MOSCOW, October 22 (RAPSI) – Ludmila Alexeeva, a founding member of the Moscow Helsinki Group and well-known human rights activist, told RIA Novosti on Wednesday that closing the human rights organization Memorial at the request of the Justice Ministry would jolt the world.

The Supreme Court will hear a lawsuit filed by the Justice Ministry to shut down the Russian historical, educational, human rights and charitable society, Memorial, which includes dozens of NGOs across Russia, on November 13. The ministry has questions about the organization’s structure and claims to have evidence that it has regularly violated the law.

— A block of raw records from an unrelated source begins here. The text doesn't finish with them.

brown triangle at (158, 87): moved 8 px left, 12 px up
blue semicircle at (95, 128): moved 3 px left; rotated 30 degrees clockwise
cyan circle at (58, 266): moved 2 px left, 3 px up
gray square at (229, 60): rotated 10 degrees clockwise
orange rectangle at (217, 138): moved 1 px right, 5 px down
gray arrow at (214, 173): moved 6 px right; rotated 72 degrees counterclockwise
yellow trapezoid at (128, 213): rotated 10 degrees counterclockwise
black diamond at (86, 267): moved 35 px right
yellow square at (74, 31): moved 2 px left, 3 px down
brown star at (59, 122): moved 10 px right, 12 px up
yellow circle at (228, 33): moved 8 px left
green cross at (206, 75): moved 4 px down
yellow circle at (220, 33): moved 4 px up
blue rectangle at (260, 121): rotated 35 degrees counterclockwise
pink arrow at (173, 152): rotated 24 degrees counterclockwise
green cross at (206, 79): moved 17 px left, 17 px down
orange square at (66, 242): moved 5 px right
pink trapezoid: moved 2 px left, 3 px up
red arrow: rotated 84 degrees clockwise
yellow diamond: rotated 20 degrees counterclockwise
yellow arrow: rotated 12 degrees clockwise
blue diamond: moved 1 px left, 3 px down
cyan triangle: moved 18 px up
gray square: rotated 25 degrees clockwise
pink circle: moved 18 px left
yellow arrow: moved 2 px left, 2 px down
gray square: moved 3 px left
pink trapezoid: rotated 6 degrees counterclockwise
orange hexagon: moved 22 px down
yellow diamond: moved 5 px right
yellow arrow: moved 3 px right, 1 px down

“When I heard this terrible news, that they planned to shut down Memorial, I said this was madness and that I believe it won’t happen,” Alexeeva told RIA Novosti. She said that closing this human rights organization would provoke a loud international outcry.

“I’m not exaggerating, because Memorial has an international reputation and respect,” she said. “If they attempt to shut it down, it will be an international shock.”

The president of the European Parliament, Martin Schulz, has written a letter to the Russian government, asking not to shut down Memorial.

Ludmila Alexeeva, 87, recalled that Memorial, Memorial chairman Sergei Kovalyov, and chairman of the Memorial Center, the part of Memorial that monitors the human rights situation in the North Caucasus, were awarded the European Parliament’s Sakharov Prize for the freedom of thought.

One of Memorial’s declared goals is to help rehabilitate the victims of Stalinist persecution campaigns. It also includes the Memorial Center, which monitors the human rights situation in the North Caucasus and is on the foreign agents register.

A federal law was adopted in November 2012 requiring all NGOs engaged in political activity and receiving foreign funding to register as “foreign agents” or face fines of up to 500,000 rubles (approx. $14,200).